WORK ORDER » Every line with the string "Left" in it belongs in your answer, so copy them all from the data.

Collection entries

┌──

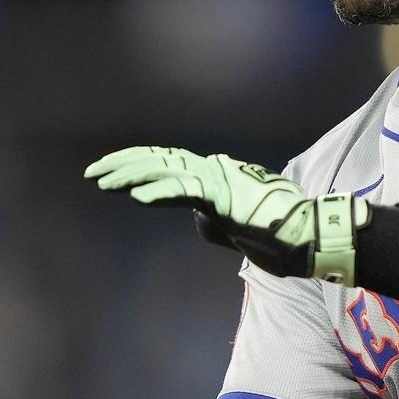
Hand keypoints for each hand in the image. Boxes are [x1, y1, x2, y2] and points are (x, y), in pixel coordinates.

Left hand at [85, 146, 369, 285]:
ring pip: (168, 171)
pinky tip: (137, 197)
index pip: (166, 162)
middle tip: (93, 173)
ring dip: (133, 175)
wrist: (304, 238)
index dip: (135, 163)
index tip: (107, 171)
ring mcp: (220, 181)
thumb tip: (197, 220)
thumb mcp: (233, 227)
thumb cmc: (275, 234)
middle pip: (160, 160)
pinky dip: (162, 192)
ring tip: (105, 182)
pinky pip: (188, 192)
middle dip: (124, 164)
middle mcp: (213, 170)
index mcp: (213, 176)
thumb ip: (212, 220)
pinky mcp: (226, 196)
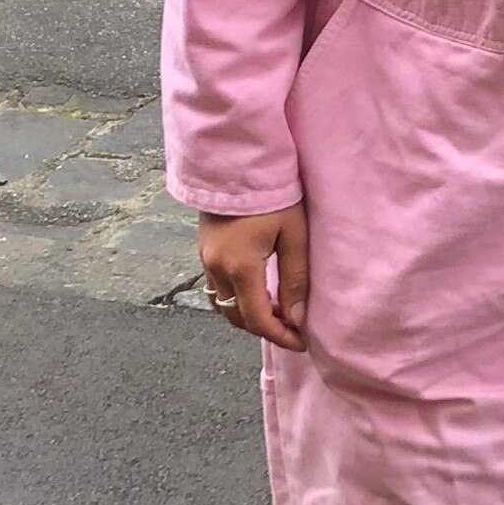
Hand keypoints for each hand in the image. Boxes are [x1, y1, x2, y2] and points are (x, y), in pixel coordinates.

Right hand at [198, 203, 310, 349]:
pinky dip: (236, 301)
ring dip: (248, 317)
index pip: (258, 319)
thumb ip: (295, 279)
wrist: (235, 161)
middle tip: (293, 329)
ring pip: (224, 306)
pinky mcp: (203, 251)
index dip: (280, 336)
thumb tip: (298, 318)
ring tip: (277, 314)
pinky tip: (256, 294)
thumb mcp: (293, 235)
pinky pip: (217, 289)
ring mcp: (205, 260)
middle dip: (265, 329)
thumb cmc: (272, 194)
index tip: (301, 343)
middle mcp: (216, 269)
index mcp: (240, 267)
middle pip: (238, 317)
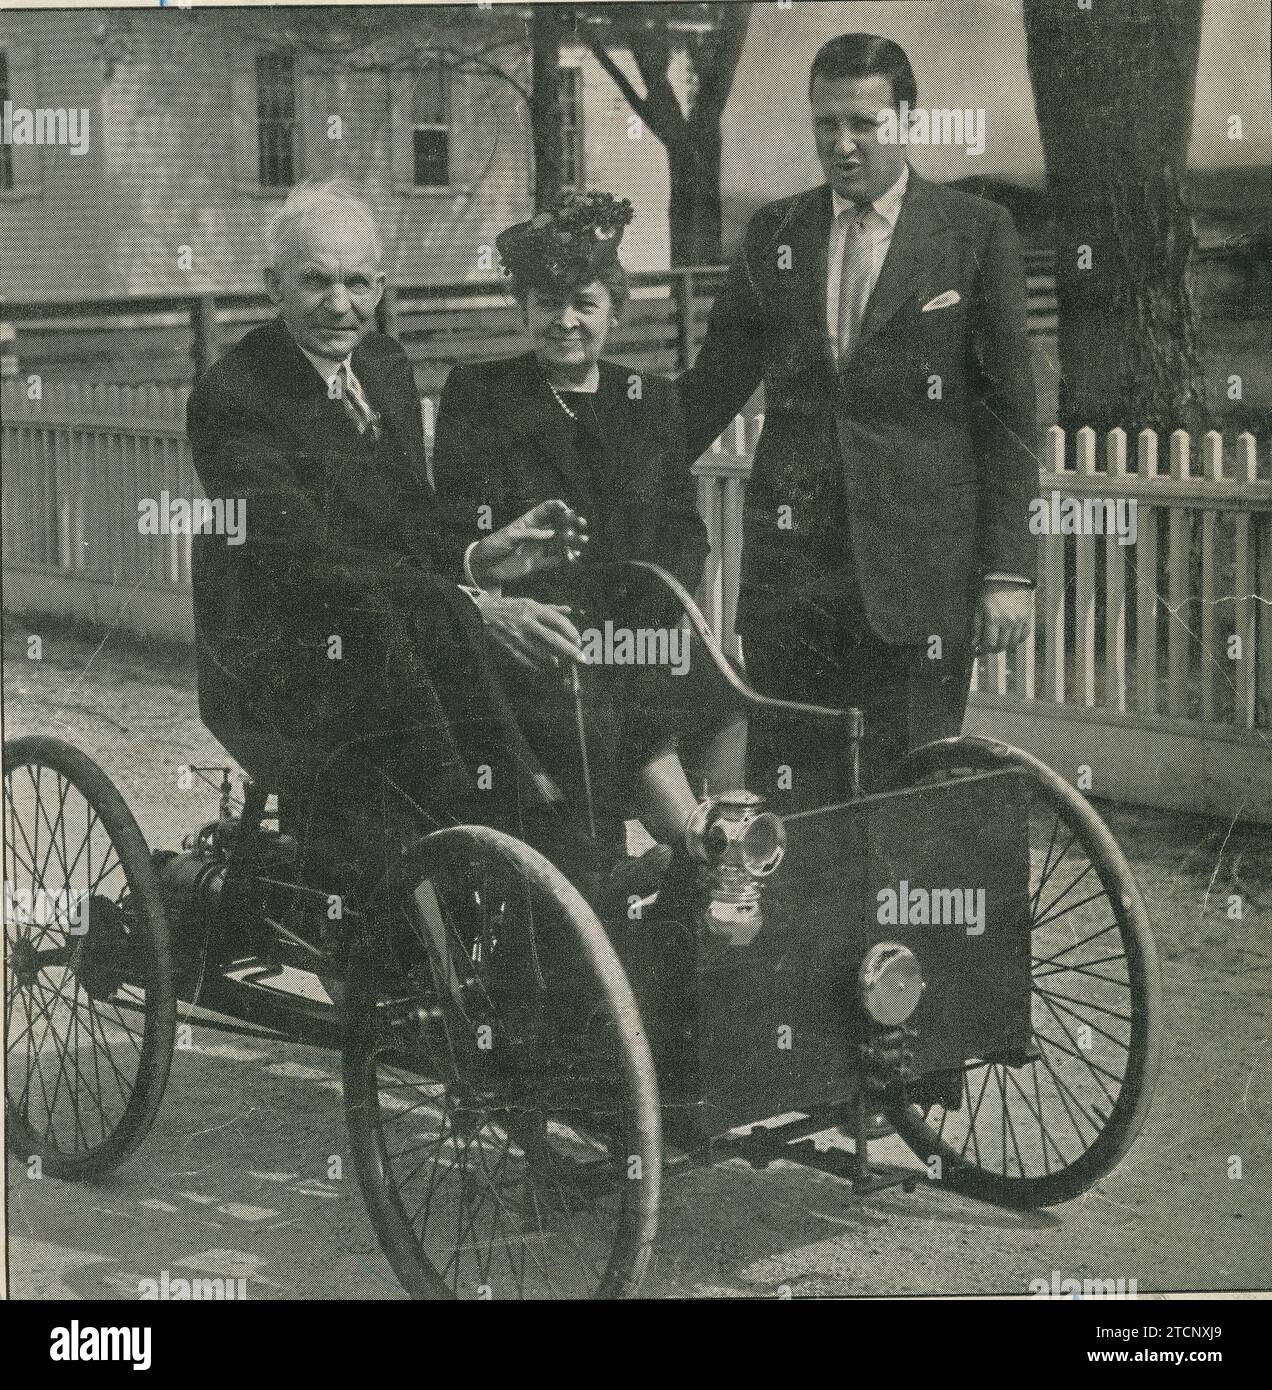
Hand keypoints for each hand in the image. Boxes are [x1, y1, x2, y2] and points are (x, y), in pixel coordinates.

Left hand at [469, 499, 587, 587]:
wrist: (484, 567)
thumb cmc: (493, 545)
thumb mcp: (508, 536)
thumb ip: (529, 534)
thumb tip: (551, 533)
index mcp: (528, 522)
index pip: (546, 510)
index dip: (557, 506)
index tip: (567, 509)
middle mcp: (537, 534)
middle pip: (557, 525)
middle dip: (571, 523)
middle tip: (582, 524)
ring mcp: (538, 548)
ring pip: (560, 542)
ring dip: (572, 541)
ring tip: (584, 540)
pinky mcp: (538, 564)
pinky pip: (555, 560)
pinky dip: (565, 559)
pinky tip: (574, 557)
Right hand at [476, 594, 585, 669]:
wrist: (481, 611)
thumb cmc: (509, 607)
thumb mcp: (529, 603)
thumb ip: (550, 608)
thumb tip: (569, 610)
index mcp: (533, 609)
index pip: (557, 621)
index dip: (571, 632)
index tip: (579, 641)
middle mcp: (527, 622)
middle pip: (553, 639)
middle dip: (570, 650)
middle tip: (582, 658)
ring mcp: (517, 636)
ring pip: (541, 652)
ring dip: (554, 660)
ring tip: (561, 664)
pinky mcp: (508, 646)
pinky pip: (526, 660)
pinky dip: (537, 665)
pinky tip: (544, 668)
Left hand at [974, 582, 1033, 654]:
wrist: (1009, 577)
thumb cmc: (990, 590)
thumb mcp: (979, 606)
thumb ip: (976, 626)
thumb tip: (974, 643)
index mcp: (994, 619)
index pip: (990, 643)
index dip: (984, 649)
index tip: (981, 649)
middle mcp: (1008, 621)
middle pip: (1002, 645)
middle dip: (993, 649)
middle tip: (989, 647)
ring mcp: (1019, 620)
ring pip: (1013, 643)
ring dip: (1005, 646)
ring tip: (999, 642)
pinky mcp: (1027, 617)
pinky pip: (1024, 635)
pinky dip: (1017, 640)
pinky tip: (1010, 637)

└──

ANSWER SPACE »
Left hand at [85, 146, 369, 285]:
Left hand at [469, 499, 587, 587]:
Left hand at [974, 582, 1033, 654]:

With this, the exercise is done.